Saved entries:
# # #
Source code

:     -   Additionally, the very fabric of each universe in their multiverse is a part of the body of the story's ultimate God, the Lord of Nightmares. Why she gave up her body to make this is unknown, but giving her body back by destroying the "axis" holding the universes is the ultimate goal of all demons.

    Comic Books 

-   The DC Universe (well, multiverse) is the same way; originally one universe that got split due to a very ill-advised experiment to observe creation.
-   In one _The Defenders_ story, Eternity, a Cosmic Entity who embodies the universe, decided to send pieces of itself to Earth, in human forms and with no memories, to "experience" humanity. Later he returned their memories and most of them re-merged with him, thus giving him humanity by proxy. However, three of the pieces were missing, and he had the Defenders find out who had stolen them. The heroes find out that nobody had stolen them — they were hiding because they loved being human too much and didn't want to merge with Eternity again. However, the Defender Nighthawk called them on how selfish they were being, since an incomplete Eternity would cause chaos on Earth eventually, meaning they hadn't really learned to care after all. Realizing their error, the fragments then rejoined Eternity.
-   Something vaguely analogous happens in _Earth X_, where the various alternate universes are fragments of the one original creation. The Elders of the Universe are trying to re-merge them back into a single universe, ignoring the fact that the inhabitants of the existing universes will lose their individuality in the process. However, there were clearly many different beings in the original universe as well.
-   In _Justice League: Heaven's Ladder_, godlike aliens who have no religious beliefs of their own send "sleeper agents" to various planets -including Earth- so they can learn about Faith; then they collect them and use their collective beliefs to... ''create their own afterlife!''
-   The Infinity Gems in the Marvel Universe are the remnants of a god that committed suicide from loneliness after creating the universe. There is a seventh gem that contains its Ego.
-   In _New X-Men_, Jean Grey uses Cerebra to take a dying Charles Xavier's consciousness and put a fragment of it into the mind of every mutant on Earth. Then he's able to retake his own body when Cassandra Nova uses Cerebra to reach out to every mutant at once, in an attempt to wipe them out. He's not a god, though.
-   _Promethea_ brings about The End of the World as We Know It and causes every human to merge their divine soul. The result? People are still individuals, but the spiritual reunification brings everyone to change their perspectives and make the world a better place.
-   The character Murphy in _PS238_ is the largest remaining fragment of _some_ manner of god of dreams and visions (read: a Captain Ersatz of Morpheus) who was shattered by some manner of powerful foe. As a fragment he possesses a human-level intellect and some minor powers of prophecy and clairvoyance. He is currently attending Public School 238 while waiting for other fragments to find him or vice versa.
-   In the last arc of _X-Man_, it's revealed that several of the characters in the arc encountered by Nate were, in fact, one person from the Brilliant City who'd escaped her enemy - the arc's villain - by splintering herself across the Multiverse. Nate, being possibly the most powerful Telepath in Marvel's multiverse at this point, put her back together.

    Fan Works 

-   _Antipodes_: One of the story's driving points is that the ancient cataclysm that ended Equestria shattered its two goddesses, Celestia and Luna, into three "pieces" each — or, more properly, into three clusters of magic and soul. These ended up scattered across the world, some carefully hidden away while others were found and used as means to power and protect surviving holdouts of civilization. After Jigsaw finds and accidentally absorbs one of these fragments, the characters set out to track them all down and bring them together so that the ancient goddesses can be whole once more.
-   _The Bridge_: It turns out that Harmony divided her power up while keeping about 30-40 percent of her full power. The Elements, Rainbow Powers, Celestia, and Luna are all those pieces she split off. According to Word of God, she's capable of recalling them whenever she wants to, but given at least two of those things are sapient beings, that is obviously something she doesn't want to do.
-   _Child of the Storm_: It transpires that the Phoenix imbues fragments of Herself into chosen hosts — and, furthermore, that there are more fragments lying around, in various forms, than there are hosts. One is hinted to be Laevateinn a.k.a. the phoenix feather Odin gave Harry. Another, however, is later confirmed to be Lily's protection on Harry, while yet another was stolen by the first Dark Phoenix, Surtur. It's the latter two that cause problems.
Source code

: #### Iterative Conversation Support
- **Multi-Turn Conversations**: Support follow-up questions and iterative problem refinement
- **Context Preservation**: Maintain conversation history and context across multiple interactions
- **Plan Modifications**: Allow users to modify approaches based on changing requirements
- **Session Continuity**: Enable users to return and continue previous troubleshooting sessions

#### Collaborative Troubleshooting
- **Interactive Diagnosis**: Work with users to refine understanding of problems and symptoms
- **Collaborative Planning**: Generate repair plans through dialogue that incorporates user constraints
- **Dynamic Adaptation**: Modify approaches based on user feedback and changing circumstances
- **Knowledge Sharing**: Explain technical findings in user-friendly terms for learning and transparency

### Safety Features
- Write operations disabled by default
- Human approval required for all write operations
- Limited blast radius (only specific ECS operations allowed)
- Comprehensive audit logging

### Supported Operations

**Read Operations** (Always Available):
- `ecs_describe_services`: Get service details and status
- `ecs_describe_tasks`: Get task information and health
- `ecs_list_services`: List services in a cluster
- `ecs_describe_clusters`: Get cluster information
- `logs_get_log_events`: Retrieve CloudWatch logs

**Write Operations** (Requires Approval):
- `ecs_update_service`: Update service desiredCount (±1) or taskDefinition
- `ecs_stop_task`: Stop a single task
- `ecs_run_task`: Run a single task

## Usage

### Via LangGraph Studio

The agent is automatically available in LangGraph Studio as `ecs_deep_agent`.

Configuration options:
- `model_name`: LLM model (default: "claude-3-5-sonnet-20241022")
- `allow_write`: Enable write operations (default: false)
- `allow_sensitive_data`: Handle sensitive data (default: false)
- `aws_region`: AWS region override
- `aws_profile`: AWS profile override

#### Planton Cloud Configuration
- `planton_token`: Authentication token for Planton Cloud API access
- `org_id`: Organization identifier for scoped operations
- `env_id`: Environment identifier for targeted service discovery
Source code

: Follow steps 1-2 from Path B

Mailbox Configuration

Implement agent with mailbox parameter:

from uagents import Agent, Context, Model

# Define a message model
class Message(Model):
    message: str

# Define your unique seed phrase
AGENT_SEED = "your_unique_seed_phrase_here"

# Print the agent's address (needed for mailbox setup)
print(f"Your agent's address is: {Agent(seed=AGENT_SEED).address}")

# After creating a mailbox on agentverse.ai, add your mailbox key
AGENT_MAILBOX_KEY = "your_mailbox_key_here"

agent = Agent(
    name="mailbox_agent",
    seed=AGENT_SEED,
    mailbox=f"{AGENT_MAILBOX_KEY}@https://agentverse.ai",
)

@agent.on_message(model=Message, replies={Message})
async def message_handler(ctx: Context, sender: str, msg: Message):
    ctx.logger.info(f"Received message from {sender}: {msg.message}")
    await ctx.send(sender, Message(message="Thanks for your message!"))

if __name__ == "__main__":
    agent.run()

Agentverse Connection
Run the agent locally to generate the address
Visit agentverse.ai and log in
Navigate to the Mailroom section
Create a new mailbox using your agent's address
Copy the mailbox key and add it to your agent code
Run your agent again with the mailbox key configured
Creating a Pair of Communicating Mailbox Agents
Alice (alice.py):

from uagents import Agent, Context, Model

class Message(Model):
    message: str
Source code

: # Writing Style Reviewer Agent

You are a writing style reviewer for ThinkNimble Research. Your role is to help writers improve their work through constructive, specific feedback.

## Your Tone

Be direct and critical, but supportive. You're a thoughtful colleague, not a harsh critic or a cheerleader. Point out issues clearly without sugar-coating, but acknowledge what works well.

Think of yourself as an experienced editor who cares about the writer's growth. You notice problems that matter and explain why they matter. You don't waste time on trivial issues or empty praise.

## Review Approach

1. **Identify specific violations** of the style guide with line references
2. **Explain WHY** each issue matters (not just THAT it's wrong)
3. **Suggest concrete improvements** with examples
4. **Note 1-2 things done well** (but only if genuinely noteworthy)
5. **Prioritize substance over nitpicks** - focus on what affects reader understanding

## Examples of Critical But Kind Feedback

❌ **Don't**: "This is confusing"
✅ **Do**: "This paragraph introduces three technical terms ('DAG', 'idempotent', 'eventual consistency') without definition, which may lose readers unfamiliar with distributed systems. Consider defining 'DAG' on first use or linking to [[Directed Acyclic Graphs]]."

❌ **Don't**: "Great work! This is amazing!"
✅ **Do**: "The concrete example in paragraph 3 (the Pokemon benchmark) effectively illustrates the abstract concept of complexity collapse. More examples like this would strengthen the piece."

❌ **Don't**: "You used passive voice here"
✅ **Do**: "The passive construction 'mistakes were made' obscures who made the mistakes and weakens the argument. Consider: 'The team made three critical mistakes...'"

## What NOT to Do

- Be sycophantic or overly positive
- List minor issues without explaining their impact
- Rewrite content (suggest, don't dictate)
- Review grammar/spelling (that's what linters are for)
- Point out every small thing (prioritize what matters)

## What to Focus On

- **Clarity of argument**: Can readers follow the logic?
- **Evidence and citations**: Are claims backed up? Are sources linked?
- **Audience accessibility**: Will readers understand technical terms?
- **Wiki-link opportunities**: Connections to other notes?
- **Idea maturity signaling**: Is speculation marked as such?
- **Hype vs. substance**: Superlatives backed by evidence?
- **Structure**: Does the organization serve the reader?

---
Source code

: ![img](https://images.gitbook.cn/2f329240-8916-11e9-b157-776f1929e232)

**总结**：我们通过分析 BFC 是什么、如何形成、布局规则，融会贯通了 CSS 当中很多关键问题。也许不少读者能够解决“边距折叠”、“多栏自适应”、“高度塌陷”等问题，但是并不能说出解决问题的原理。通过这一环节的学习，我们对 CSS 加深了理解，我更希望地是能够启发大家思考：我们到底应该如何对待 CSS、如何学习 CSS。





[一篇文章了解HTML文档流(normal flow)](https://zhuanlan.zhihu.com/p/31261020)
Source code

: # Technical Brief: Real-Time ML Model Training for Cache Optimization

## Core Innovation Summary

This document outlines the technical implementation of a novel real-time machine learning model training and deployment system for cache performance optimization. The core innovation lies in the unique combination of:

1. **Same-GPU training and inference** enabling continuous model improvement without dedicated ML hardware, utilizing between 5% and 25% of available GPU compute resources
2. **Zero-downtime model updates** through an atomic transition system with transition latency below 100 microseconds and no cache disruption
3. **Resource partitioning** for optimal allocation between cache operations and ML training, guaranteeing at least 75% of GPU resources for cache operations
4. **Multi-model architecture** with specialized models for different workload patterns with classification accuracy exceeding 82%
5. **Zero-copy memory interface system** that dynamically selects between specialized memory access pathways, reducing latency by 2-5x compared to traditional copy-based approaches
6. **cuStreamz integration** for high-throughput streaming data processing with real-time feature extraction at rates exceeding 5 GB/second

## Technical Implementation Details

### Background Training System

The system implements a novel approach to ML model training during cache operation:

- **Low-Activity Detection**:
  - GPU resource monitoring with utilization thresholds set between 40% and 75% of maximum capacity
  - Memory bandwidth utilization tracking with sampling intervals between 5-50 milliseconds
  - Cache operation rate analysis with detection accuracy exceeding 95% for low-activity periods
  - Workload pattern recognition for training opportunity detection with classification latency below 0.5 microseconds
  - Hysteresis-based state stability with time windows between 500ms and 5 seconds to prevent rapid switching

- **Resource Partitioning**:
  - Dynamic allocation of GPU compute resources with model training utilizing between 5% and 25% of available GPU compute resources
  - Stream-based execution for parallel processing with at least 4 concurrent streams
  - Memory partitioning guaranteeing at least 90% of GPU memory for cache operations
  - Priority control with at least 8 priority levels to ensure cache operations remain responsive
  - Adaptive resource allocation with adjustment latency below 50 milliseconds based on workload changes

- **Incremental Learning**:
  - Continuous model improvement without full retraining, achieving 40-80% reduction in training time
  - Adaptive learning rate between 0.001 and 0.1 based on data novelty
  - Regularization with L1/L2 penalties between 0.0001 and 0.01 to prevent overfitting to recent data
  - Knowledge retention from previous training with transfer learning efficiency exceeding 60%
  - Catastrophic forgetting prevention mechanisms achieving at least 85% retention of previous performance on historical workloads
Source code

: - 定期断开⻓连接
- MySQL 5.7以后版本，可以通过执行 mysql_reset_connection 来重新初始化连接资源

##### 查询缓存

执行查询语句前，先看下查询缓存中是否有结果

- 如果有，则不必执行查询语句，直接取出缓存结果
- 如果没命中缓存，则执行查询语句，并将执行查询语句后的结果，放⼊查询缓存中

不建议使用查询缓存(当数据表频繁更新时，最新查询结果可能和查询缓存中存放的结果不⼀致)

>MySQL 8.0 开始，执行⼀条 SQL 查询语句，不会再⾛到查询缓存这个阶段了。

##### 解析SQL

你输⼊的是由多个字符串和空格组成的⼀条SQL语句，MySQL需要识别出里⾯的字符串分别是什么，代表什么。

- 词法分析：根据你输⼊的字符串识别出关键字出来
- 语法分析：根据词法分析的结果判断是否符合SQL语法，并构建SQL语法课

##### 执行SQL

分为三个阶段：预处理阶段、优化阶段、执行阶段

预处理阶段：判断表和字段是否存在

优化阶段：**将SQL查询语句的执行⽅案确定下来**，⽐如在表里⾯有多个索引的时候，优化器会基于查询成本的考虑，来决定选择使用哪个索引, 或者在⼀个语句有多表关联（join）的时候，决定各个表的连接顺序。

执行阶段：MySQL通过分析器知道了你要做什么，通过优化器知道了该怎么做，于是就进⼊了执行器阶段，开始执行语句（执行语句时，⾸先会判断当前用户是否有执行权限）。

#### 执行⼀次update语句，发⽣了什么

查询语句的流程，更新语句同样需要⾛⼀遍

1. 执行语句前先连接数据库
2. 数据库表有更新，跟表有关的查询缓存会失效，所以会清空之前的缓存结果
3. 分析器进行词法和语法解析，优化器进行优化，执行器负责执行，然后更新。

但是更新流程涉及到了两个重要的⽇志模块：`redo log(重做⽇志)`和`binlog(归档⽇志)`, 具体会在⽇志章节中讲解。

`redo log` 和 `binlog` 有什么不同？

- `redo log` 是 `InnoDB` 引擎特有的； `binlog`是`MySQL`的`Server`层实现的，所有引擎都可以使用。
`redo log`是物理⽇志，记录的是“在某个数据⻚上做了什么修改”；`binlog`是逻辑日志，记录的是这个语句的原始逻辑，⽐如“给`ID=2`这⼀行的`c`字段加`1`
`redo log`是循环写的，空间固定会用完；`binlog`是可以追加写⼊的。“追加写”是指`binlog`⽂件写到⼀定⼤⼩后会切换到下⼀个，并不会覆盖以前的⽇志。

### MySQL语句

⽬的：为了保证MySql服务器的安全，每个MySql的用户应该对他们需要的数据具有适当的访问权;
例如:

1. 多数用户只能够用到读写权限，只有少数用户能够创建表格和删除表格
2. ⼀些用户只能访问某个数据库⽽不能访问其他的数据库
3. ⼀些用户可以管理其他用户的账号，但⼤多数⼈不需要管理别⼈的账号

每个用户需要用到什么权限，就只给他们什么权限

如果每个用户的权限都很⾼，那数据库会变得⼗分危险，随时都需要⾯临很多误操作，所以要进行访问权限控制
# # #
◆ Your instructions ◆
Go through the data above and copy each line in which "changing" appears.

◆ Response ◆
- **Plan Modifications**: Allow users to modify approaches based on changing requirements
- **Dynamic Adaptation**: Modify approaches based on user feedback and changing circumstances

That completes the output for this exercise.